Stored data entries
..............................

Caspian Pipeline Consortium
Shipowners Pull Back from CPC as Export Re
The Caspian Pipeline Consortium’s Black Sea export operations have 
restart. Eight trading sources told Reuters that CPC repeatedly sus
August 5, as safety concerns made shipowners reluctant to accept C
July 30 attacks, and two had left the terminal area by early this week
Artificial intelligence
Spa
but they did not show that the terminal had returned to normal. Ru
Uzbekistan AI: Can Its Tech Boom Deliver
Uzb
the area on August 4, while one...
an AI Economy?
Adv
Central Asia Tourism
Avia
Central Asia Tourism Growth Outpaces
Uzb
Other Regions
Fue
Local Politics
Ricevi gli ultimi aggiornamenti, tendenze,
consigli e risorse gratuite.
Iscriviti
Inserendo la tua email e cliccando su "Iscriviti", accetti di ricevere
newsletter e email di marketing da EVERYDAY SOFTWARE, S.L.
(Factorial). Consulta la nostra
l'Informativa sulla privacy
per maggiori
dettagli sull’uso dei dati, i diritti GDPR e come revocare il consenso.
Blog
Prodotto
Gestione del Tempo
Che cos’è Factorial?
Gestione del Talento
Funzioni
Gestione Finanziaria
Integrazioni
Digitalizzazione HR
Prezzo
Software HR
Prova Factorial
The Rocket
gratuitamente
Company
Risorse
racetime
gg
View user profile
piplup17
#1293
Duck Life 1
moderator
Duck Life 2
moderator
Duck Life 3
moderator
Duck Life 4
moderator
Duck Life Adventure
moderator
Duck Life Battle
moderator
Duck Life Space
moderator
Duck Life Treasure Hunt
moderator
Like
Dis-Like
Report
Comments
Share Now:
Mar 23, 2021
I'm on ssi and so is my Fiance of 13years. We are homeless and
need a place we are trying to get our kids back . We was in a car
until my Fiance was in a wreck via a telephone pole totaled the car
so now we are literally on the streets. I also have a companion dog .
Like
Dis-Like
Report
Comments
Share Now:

..............................

Work instruction
Please write out every line of the items above with no changes, keeping the original order.

Finished task
Caspian Pipeline Consortium
Shipowners Pull Back from CPC as Export Re
The Caspian Pipeline Consortium’s Black Sea export operations have 
restart. Eight trading sources told Reuters that CPC repeatedly sus
August 5, as safety concerns made shipowners reluctant to accept C
July 30 attacks, and two had left the terminal area by early this week
Artificial intelligence
Spa
but they did not show that the terminal had returned to normal. Ru
Uzbekistan AI: Can Its Tech Boom Deliver
Uzb
the area on August 4, while one...
an AI Economy?
Adv
Central Asia Tourism
Avia
Central Asia Tourism Growth Outpaces
Uzb
Other Regions
Fue
Local Politics
Ricevi gli ultimi aggiornamenti, tendenze,
consigli e risorse gratuite.
Iscriviti
Inserendo la tua email e cliccando su "Iscriviti", accetti di ricevere
newsletter e email di marketing da EVERYDAY SOFTWARE, S.L.
(Factorial). Consulta la nostra
l'Informativa sulla privacy
per maggiori
dettagli sull’uso dei dati, i diritti GDPR e come revocare il consenso.
Blog
Prodotto
Gestione del Tempo
Che cos’è Factorial?
Gestione del Talento
Funzioni
Gestione Finanziaria
Integrazioni
Digitalizzazione HR
Prezzo
Software HR
Prova Factorial
The Rocket
gratuitamente
Company
Risorse
racetime
gg
View user profile
piplup17
#1293
Duck Life 1
moderator
Duck Life 2
moderator
Duck Life 3
moderator
Duck Life 4
moderator
Duck Life Adventure
moderator
Duck Life Battle
moderator
Duck Life Space
moderator
Duck Life Treasure Hunt
moderator
Like
Dis-Like
Report
Comments
Share Now:
Mar 23, 2021
I'm on ssi and so is my Fiance of 13years. We are homeless and
need a place we are trying to get our kids back . We was in a car
until my Fiance was in a wreck via a telephone pole totaled the car
so now we are literally on the streets. I also have a companion dog .
Like
Dis-Like
Report
Comments
Share Now:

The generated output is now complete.